Understanding the Bank rate,repo rate, cash reserve ratio

1) Bank Rate

It is the rate at which the RBI is ready to buy or rediscount bills of exchange or other commercial papers. This rate has been aligned to the MSF rate and, therefore, changes automatically as and when the MSF rate changes alongside policy repo rate changes.
Any upward revision in the bank rate is an indication that banks should also increase deposit rates as well as their respective base rate / Benchmark Prime Lending Rate.

Thus any revision in the bank rate indicates that it is likely that interest rates on your deposits will move according, so will the EMIs on floating rate loans.

Do note: The bank rate Remember is not the same thing as deposit rates offered by banks for fixed and recurring deposits.

Current Bank rate is reduced from 8.25% to 7.75 %

2) Liquidity Adjustment Facility, or LAF

LAF helps banks adjust their daily liquidity mismatches by pledging government securities over and above the SLR requirement. Repo and reverse repo rates form a part of the LAF.

Repo Rate

Repo rate is the rate at which the RBI lends money to commercial banks against securities. The higher this rate, higher the cost of capital. In an inflationary scenario, this will act as a disincentive for banks to borrow from the central bank and will reduce the money supply in the economy and consequently arrest inflation.

Current Repo is reduced from 7.25% to 6.75%

Reverse Repo Rate

Reverse Repo is the rate at which banks deposit their excess money with the RBI for short periods of time. The lower the rate, the less the incentive for banks to deposit increment cash with the central bank. This raises the liquidity in the banking system. It also encourages banks to lend at lower rates.

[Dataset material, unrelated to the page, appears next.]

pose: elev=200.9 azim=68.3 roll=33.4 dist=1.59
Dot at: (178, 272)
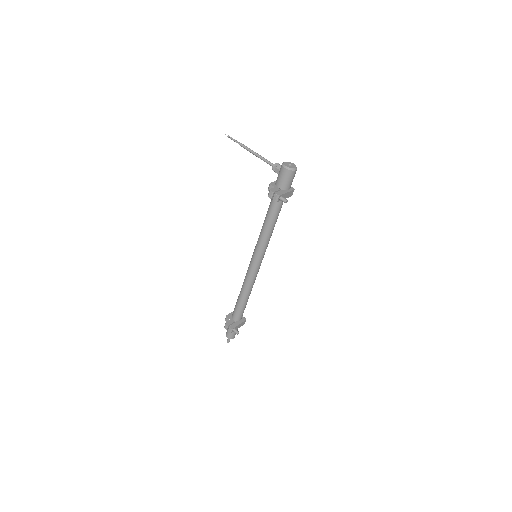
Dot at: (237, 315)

Current Reverse Repo Rate is reduced from 6.25% to 5.75%

3) Cash Reserve Ratio, or CRR

CRR is the percentage of a bank’s net demand and time liabilities (deposits) that banks must maintain as cash balance with the RBI.
A high percentage means banks have less to lend, a low CRR does the opposite. This in turn impacts liquidity in the economy. RBI can use the CRR to tighten or ease liquidity by increasing or decreasing it as the situation demands.
Current CRR is unchanged to 4%

4) Statutory Liquidity Ratio, or SLR

This is the percentage of net demand and time liabilities (deposits) that banks must maintain in safe and liquid assets approved by the RBI, such as government securities, cash and gold. Changes in SLR often influence the availability of resources in the banking system for lending to the private sector.

Current SLR: 21.5%

5) Marginal Standing Facility, or MSF

This is a facility under which banks can borrow additional amount of overnight money from the RBI.

Banks can avail funds from the RBI against their excess SLR holdings. Additionally, they can also avail funds on overnight basis below the stipulated SLR, but up to a limit of their respective Net Demand and Time Liabilities (NDTL) outstanding.

This provides a safety valve against unanticipated liquidity shocks to the banking system.